Last fall I reviewed the Weyerbacher Brewing Company's Old Heathen Imperial Stout and the Imperial Pumpkin Ale and when I was last down south I picked up this mix of five more of their brews. Weyerbacher has a new web site which is worth checking out. In their history section they explain some of the choices they have made:
Launched in August of 1995, Weyerbacher's original concept was to make some mainstream microbrews, like a Pale Ale and ESB. Boy did we take a wrong turn! In 1997 we brewed our first big beer, Raspberry Imperial Stout, which happened to be one of Dan's favorite homebrew recipes. The trend was started. The following year we brewed Blithering Idiot Barleywine and began brewing Belgian beers as well, like our Merry Monks' Ale. Merry Monks' wasn't named that back then, it was called Belgian Style Trippel . We weren't the most creative with names back then either, but we learned!For that decision to innovate, Weyerbacher is one of the reasons, along other breweries like Victory and Stoudt's, why I think Pennsylvania is one of the best served states or provinces as far as microbrewing goes. I bet Lew would agree.
- Autumnfest Ale: A tan head over orange amber ale. This is quite an attractive ale - smooth and rich but at 6.1% a bit much for a session beer. There are notes of toffee and nut as well as stone fruit, maybe even a bit of peach. The hops are a bit rough with sort of a lemon peel tang. Oddly, 10% of BAers do not like this beer. The accusation seems to be it is not heavy enough which is a matter of taste rather than brewing skill. The brewery calls it their take on an Octoberfest Vienna style in an ale rather than lager. Soft water makes it fairly more-ish.
- Winter Ale: A mocha rim over mahogany ale with a deep malty nose. Dry cocoa, dark pumpernickle and date predominate the malt profile in this 6.5% soft water ale which is a little lighter than you might expect. Hops are twig-cirtusy leaving a very clean sip with a light dry finish. The yeast is biscuity. Again some 9% of the B.A. say nay. More of a nut brown than a winter warmer in the style of a Burton.
- Blithering Idiot Barleywine: red-brown ale with off-white foam and rim. This is definitely a heavier beer but not the largest barleywine I have had - it would be nice to do a side by wide with Middle Ages's Druid Fluid. There is plenty of malt fruit with a nice graininess sawing through notes of cherry and apricot with orange juice showing up as the beer opens. The hops are green and menthol merging nicely with the woody boozy heat. Really attractive, soft water juicy and moreish even for a 11.1% heavyweight. I suspect the 7% of BAers who reject this beer would reject any barleywine.

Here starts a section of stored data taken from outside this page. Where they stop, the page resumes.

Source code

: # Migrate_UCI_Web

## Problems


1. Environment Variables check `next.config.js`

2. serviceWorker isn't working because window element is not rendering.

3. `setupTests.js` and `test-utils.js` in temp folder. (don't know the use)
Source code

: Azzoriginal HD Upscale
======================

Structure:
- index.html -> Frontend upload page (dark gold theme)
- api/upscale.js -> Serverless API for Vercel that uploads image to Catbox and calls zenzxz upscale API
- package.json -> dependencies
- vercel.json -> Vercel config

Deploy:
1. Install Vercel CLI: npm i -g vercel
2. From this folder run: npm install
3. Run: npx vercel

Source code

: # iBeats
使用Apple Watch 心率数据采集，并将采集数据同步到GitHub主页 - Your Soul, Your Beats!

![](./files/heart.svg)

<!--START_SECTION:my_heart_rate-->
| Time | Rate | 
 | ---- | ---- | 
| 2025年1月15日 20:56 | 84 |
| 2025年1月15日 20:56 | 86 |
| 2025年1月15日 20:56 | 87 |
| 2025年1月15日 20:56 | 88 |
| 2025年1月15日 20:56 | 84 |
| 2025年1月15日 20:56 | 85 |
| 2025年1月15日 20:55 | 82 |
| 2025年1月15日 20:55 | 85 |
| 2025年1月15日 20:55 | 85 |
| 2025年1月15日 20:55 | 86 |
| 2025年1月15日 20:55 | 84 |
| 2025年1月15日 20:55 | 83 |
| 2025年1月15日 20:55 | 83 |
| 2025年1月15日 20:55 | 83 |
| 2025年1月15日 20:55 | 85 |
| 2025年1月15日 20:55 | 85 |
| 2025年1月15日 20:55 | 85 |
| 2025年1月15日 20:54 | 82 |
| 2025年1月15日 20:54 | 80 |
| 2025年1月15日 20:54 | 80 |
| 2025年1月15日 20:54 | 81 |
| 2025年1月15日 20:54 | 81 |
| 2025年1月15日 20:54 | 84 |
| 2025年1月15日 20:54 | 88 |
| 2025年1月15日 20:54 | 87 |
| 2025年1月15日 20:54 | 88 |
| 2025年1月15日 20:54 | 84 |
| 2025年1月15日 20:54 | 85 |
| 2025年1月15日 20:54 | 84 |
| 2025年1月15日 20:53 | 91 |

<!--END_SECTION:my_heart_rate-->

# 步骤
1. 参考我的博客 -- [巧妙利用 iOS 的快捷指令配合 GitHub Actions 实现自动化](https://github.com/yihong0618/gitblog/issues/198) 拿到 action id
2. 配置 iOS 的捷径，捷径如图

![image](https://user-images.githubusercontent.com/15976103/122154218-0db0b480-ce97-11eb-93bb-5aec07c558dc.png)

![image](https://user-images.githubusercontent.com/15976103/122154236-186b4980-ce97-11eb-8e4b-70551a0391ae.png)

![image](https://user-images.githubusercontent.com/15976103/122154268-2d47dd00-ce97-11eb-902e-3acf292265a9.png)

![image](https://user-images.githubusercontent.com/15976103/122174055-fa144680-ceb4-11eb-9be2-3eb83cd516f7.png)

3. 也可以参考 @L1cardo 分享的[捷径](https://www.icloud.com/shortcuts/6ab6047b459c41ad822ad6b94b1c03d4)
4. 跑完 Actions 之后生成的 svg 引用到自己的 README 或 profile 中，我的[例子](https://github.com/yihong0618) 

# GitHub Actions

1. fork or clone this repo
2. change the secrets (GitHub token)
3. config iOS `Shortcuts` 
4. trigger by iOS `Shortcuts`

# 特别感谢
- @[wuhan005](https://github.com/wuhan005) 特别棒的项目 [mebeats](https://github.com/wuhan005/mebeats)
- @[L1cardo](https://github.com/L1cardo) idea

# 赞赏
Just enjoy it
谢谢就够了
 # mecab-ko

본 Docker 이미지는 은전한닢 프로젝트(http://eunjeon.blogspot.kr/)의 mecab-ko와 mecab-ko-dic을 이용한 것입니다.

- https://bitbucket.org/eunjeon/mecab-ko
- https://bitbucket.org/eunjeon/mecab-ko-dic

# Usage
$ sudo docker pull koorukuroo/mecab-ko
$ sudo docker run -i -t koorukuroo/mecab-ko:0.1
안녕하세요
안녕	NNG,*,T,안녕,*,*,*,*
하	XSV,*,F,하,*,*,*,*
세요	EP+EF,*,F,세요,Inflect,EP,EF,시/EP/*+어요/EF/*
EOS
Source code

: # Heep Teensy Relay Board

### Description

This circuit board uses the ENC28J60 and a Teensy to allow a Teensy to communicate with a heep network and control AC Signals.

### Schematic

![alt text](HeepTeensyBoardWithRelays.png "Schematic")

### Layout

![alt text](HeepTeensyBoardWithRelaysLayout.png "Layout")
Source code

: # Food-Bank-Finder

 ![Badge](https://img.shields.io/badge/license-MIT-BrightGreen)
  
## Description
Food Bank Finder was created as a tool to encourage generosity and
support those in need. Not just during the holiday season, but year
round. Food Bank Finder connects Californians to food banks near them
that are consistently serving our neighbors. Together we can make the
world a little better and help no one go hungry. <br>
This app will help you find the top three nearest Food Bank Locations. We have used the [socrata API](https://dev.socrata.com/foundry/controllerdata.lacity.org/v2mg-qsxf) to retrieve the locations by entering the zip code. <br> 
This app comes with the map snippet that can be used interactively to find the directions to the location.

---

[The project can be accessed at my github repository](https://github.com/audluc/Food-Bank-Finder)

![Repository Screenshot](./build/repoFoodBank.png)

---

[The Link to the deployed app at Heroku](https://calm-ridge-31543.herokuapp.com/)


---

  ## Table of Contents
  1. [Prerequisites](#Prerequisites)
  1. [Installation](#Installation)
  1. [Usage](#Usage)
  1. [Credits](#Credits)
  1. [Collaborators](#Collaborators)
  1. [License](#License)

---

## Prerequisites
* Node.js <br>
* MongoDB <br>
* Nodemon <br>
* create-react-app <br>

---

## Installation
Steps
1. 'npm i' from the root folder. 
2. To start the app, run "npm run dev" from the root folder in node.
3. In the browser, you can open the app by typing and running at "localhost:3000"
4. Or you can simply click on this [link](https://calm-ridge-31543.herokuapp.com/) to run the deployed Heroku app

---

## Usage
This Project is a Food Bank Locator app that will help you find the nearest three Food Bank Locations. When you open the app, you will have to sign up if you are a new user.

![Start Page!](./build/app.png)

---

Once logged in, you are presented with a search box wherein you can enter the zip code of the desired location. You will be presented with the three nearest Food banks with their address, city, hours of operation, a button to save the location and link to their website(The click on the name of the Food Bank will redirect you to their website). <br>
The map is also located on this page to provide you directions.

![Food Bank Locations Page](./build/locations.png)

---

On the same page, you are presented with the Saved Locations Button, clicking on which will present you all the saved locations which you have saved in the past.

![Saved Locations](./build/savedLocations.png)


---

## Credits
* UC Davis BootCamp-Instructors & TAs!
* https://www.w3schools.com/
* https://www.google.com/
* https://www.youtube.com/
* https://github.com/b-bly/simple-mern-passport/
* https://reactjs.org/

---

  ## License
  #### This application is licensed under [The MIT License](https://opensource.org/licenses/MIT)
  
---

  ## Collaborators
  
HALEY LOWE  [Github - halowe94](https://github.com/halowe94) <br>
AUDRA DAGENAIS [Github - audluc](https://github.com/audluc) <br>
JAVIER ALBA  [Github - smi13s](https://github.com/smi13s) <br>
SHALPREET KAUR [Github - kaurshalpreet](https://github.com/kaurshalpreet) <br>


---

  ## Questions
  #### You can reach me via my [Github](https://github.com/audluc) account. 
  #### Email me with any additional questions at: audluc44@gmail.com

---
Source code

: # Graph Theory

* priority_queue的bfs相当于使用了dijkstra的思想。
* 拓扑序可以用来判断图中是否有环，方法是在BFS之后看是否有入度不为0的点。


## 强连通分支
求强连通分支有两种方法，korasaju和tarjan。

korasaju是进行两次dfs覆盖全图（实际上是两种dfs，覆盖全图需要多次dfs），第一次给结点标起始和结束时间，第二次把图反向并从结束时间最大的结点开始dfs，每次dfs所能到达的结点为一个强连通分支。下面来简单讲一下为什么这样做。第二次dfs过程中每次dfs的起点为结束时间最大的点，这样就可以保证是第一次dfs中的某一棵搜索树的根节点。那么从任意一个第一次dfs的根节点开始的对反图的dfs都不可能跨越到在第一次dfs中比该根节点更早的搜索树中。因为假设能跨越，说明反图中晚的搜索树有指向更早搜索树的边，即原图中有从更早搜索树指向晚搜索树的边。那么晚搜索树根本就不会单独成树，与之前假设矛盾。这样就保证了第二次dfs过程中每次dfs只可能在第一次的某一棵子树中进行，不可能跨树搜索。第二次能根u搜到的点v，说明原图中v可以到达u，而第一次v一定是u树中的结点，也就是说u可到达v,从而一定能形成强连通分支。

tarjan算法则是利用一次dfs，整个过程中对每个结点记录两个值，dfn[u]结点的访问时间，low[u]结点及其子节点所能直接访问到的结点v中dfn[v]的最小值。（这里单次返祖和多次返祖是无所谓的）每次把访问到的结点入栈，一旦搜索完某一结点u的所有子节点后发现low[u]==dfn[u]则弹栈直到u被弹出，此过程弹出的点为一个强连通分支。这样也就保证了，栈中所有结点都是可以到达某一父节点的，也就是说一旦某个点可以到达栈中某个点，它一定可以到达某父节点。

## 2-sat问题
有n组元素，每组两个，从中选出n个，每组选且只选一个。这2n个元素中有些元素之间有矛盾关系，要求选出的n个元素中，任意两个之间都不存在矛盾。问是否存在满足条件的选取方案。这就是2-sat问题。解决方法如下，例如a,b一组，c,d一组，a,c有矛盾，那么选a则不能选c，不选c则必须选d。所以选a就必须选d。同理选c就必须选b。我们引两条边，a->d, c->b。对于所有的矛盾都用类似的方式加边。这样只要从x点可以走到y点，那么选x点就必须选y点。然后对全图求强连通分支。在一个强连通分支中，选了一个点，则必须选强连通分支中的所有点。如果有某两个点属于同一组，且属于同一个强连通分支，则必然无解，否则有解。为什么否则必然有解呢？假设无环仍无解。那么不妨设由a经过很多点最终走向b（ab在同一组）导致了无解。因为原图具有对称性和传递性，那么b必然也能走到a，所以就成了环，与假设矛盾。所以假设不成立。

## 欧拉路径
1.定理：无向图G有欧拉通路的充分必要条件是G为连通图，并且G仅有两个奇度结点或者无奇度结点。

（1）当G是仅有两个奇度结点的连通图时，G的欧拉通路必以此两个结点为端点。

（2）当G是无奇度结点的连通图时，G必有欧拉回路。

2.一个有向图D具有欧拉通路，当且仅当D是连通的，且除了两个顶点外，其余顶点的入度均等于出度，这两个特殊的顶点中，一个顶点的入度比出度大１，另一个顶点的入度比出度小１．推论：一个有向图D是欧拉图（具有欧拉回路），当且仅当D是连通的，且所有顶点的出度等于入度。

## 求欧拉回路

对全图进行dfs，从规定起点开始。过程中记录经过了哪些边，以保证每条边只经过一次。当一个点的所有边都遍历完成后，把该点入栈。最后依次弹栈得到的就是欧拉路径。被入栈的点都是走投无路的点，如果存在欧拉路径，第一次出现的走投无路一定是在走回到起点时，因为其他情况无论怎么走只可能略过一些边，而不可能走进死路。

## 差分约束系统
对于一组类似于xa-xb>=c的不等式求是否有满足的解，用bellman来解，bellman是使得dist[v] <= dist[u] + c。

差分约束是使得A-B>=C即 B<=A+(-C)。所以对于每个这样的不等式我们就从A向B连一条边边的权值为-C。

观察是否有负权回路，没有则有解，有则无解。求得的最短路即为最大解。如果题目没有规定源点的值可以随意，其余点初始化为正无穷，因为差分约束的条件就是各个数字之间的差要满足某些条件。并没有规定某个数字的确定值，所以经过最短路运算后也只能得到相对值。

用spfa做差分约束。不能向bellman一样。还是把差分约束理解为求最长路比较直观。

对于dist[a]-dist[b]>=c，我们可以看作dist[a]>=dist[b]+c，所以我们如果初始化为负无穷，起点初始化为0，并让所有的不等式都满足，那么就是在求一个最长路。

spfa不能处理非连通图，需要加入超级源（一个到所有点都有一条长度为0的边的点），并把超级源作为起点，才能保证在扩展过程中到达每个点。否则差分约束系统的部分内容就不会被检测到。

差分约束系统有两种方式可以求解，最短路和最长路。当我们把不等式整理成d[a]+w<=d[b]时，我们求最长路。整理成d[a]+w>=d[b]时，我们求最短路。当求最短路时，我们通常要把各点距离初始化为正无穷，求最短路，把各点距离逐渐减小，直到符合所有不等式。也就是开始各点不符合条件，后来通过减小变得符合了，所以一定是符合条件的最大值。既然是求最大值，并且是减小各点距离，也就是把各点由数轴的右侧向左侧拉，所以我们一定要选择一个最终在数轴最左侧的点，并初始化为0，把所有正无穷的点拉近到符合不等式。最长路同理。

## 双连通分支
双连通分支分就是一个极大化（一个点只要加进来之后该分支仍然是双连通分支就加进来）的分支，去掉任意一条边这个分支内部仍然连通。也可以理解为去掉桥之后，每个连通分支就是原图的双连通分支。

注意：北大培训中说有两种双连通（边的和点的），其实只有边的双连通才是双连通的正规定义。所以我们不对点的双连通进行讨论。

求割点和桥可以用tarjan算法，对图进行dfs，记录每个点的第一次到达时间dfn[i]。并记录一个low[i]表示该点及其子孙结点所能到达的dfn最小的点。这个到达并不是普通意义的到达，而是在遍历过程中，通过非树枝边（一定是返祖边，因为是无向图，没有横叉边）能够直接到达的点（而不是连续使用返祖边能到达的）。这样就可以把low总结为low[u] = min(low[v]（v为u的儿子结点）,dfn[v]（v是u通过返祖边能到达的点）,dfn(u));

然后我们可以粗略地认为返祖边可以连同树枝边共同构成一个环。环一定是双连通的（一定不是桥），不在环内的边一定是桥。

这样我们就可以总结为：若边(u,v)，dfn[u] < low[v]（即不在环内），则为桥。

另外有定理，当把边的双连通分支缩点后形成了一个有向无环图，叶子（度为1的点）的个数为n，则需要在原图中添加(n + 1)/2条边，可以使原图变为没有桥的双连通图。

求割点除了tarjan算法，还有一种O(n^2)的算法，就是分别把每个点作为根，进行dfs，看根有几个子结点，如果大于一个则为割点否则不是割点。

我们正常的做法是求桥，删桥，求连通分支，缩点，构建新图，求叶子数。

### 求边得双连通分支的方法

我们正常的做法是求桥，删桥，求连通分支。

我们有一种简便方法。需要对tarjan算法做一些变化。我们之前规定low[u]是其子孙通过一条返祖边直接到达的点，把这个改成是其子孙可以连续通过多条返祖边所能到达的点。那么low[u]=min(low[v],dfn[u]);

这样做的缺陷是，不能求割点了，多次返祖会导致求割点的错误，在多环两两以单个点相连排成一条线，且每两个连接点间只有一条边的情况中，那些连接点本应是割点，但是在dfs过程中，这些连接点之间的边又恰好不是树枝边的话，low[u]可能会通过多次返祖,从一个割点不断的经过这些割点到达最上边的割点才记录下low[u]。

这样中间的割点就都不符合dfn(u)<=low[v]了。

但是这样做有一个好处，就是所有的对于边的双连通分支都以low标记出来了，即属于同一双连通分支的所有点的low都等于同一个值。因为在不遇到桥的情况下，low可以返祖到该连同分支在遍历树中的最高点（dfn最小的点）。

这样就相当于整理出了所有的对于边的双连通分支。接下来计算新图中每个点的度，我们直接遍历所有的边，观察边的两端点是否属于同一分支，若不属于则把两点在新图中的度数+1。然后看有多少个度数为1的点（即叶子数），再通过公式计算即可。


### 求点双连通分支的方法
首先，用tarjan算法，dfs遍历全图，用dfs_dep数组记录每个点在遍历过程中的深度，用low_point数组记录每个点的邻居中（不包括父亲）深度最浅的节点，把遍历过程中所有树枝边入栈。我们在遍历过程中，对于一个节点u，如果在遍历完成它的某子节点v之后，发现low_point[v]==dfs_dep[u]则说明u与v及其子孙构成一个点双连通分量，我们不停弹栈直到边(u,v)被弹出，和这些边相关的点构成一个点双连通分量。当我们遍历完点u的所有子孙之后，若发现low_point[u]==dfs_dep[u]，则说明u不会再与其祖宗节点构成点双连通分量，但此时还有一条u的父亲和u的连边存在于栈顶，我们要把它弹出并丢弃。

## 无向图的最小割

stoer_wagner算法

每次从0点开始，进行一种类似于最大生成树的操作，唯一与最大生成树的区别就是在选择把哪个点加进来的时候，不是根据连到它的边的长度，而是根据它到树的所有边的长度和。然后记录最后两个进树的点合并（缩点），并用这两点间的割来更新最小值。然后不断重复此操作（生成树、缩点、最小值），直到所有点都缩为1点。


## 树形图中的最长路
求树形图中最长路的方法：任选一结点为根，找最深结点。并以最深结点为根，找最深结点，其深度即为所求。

- Merry Monks' Triple: Deep golden. Few beers really are the colour of gold but this one is with a thin rim of white when in the glass. There is that banana and bubble gum aroma which sounds weird unless you have had a decent exposure to Belgians or perhaps hefeweizens from near Munich. In the mouth it is rich and round with a bit of grain edge along with a small touch of hop astringency, semi-sub-lemon-ish, creating something of a slight whisky-ness, the yeast adding cream and spice but gently. The malt is french bread with a tiny bit of peach. You really have no immediate sense of the degree that this is beer is strong but it is - 9.3%. Again, I don't recognize the low end of the BAer's disatisfaction which perculates at 11%.
- Quad: the best for last. Red amber ale with white foam and rim. Powerful cherry almond malt pounds on the first sip. The aroma is heady booze, bubblegum, dry cherry with notes of cranberry and orange. The body of a low-hopped beer this big is hard to describe - rich and sugary without most of the sweetness...a dry icing solution enriched by subtle biscuit yeast. Empire biscuit? Not as malt as the quadruple Kasteel, more like Three Philosophers from Ommegang which I had thought I had reviewed but I guess I have not. Very string at 12.2% which is more than twice the number of BAers who inexplicably would turn this down.